Since we last visited, the Knights' Village has been opened, offering unique medieval-style glamping and inspiring period-related wooden lodges. This provides a true authentic adventure and chance to soak up the history in an unhurried way. Guests can pay extra for a medieval dinner feast in the banqueting hall.
"We introduced the Knights' Village three years ago which has been a great success with guests enjoying evening entertainment and the banquets. We have had many weddings here over the years too with couples using the State Dining Room, Green Drawing Room and the Great Hall for dancing," explained Melissa Paniccia, head of historical interpretation at Warwick Castle.
"We have also had the Dragon Slayer show running on 14 select Twilight performances over the summer which has involved fire joust, thrilling stunts, battles and a spectacular projection light show with real flames, mythical monsters which is all set to the forgotten legend of Guy of Warwick and his quest for the love of Princess Felice of Warwick Castle."

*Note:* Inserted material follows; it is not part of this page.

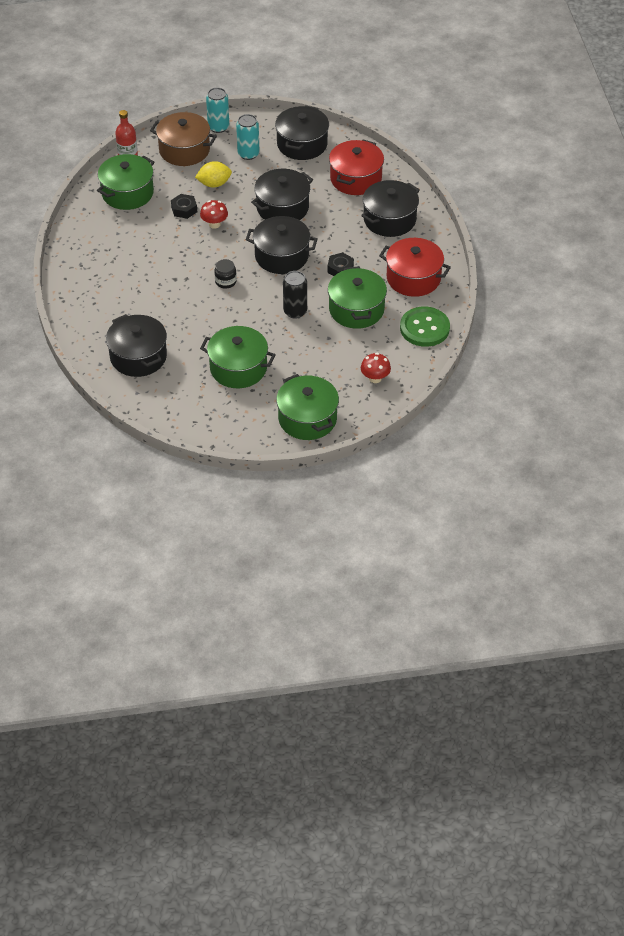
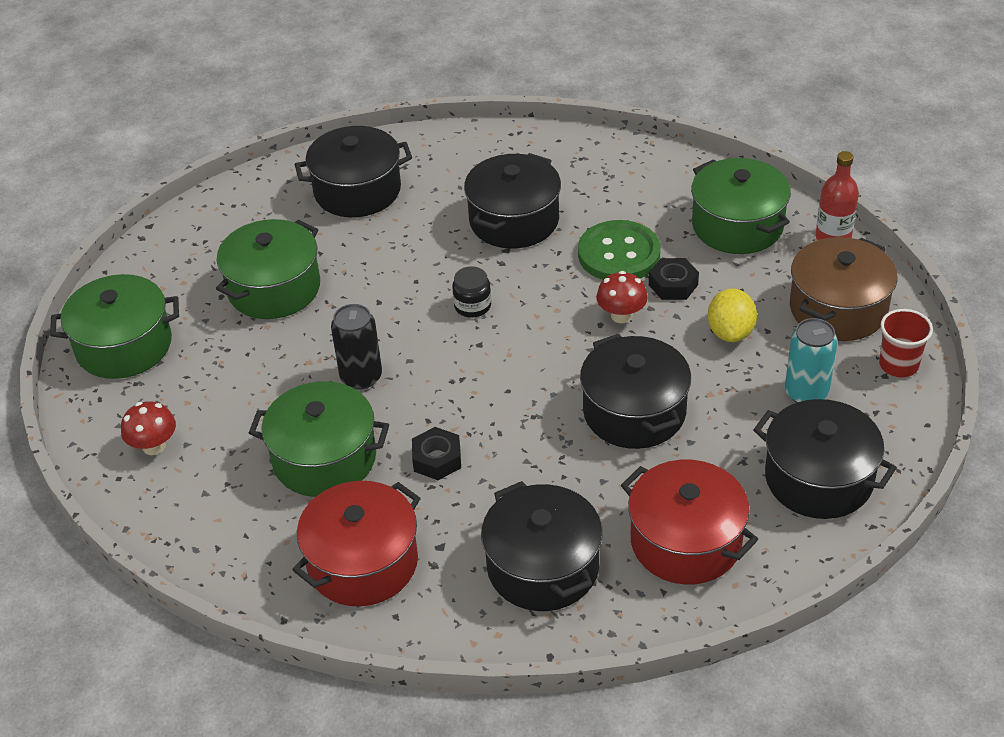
camera: 110 degrees right, 5 degrees down
turquoise can [206,88,229,133] -> red cup [879,309,933,377]
black pot [246,216,318,274] -> black pot moved to [464,153,561,249]
green button [400,307,450,347] -> green button moved to [578,220,661,280]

Like her colleagues, Melissa's passion is history and coming up with creative ideas to communicate the stories to the various audiences visiting Warwick.
"For us, the history is what we are all here for. We have a fantastic team of experienced performers who are constantly coming up with engaging and interactive ways to explain those historic facts and we have a wonderful setting to do it in," added Melissa.
Just being able to walk within the very stone walls of this castle, which has a history going back almost 11 centuries and has witnessed many a battle, siege, murder or power struggle, was incredible. But the 64 acres of Lancelot 'Capability' Brown's stunningly landscaped gardens were equally as impressive. We had fun watching the peacocks proudly strutting around, one of them displaying his fine feathers to warn off a jackdaw in his way.
Last time I visited I had two little girls with me desperate to take a peacock feather home which a member of staff kindly gave them. It is still in my office. On this occasion, the two men in my company didn't need a feather. They went home happy, talking animatedly about the spectacular birds of prey show and the impressive castle they had experienced.
History will always be there. But we need places like Warwick Castle and the visionaries behind the creative interactive performances to help bring it alive.
Warwick Castle fact box:
The Falconer's Quest: The Quest flies until November 3 as part of the Castle's daily entertainment programme included with general admission.
For day visitors: Castle entry starts from £19 per person when booked online at least five days in advance. Book your ticket at warwick-castle.com.
For weekends/overnight: Short breaks at Warwick Castle include one night's accommodation in the Knight's Village; two-day entry to the castle so you can catch your favourite shows again or see those you've missed on the first day; buffet breakfast served in the Knight's Village Banquet Hall, and car parking. Prices start from £172 per night, based on a family of four sharing a Woodland Lodge. An entertaining medieval-themed dinner is available in the Knight's Village Banquet Hall for an additional £18.95 per adult or £9.95 per child.